• What needs to be done:
Exact reproduction is required for all entries.

..........

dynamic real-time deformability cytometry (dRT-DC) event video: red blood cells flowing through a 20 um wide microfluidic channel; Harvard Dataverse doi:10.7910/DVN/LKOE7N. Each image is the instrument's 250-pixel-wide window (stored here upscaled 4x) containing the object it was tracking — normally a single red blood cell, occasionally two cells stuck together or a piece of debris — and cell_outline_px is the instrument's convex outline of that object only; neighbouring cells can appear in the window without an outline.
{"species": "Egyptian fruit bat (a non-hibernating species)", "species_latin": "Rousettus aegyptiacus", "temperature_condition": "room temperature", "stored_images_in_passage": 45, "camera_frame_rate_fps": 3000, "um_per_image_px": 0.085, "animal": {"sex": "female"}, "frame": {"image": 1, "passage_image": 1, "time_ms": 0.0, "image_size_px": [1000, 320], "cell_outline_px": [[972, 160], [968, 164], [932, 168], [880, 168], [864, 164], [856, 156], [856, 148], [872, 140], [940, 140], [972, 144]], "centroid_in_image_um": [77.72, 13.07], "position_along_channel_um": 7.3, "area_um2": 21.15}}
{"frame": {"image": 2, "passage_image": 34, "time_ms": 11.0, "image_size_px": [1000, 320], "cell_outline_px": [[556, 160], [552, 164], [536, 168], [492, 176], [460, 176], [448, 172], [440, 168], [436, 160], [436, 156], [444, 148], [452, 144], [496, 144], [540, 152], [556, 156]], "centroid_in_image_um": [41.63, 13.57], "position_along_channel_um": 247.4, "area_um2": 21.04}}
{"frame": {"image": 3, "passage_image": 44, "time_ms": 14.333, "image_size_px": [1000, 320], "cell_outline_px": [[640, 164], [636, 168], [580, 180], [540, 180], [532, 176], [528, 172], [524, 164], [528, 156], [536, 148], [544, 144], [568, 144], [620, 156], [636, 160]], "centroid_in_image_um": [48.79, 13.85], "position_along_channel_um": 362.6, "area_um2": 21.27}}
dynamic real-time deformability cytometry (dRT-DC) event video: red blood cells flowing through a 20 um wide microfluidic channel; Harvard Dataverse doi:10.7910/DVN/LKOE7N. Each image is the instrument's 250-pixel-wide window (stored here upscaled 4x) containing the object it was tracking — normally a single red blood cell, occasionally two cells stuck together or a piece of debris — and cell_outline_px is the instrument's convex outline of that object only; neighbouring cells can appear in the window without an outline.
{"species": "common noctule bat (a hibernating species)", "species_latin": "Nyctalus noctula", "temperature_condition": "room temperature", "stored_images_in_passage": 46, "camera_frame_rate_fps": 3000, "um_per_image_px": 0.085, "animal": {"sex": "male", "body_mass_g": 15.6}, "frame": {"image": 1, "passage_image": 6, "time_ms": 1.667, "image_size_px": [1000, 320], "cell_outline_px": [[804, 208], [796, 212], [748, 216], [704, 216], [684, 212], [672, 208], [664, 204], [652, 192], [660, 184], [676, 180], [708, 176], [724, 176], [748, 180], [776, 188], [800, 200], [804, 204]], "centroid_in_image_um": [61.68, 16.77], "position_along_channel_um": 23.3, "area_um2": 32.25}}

..........

• Output:
dynamic real-time deformability cytometry (dRT-DC) event video: red blood cells flowing through a 20 um wide microfluidic channel; Harvard Dataverse doi:10.7910/DVN/LKOE7N. Each image is the instrument's 250-pixel-wide window (stored here upscaled 4x) containing the object it was tracking — normally a single red blood cell, occasionally two cells stuck together or a piece of debris — and cell_outline_px is the instrument's convex outline of that object only; neighbouring cells can appear in the window without an outline.
{"species": "Egyptian fruit bat (a non-hibernating species)", "species_latin": "Rousettus aegyptiacus", "temperature_condition": "room temperature", "stored_images_in_passage": 45, "camera_frame_rate_fps": 3000, "um_per_image_px": 0.085, "animal": {"sex": "female"}, "frame": {"image": 1, "passage_image": 1, "time_ms": 0.0, "image_size_px": [1000, 320], "cell_outline_px": [[972, 160], [968, 164], [932, 168], [880, 168], [864, 164], [856, 156], [856, 148], [872, 140], [940, 140], [972, 144]], "centroid_in_image_um": [77.72, 13.07], "position_along_channel_um": 7.3, "area_um2": 21.15}}
{"frame": {"image": 2, "passage_image": 34, "time_ms": 11.0, "image_size_px": [1000, 320], "cell_outline_px": [[556, 160], [552, 164], [536, 168], [492, 176], [460, 176], [448, 172], [440, 168], [436, 160], [436, 156], [444, 148], [452, 144], [496, 144], [540, 152], [556, 156]], "centroid_in_image_um": [41.63, 13.57], "position_along_channel_um": 247.4, "area_um2": 21.04}}
{"frame": {"image": 3, "passage_image": 44, "time_ms": 14.333, "image_size_px": [1000, 320], "cell_outline_px": [[640, 164], [636, 168], [580, 180], [540, 180], [532, 176], [528, 172], [524, 164], [528, 156], [536, 148], [544, 144], [568, 144], [620, 156], [636, 160]], "centroid_in_image_um": [48.79, 13.85], "position_along_channel_um": 362.6, "area_um2": 21.27}}
dynamic real-time deformability cytometry (dRT-DC) event video: red blood cells flowing through a 20 um wide microfluidic channel; Harvard Dataverse doi:10.7910/DVN/LKOE7N. Each image is the instrument's 250-pixel-wide window (stored here upscaled 4x) containing the object it was tracking — normally a single red blood cell, occasionally two cells stuck together or a piece of debris — and cell_outline_px is the instrument's convex outline of that object only; neighbouring cells can appear in the window without an outline.
{"species": "common noctule bat (a hibernating species)", "species_latin": "Nyctalus noctula", "temperature_condition": "room temperature", "stored_images_in_passage": 46, "camera_frame_rate_fps": 3000, "um_per_image_px": 0.085, "animal": {"sex": "male", "body_mass_g": 15.6}, "frame": {"image": 1, "passage_image": 6, "time_ms": 1.667, "image_size_px": [1000, 320], "cell_outline_px": [[804, 208], [796, 212], [748, 216], [704, 216], [684, 212], [672, 208], [664, 204], [652, 192], [660, 184], [676, 180], [708, 176], [724, 176], [748, 180], [776, 188], [800, 200], [804, 204]], "centroid_in_image_um": [61.68, 16.77], "position_along_channel_um": 23.3, "area_um2": 32.25}}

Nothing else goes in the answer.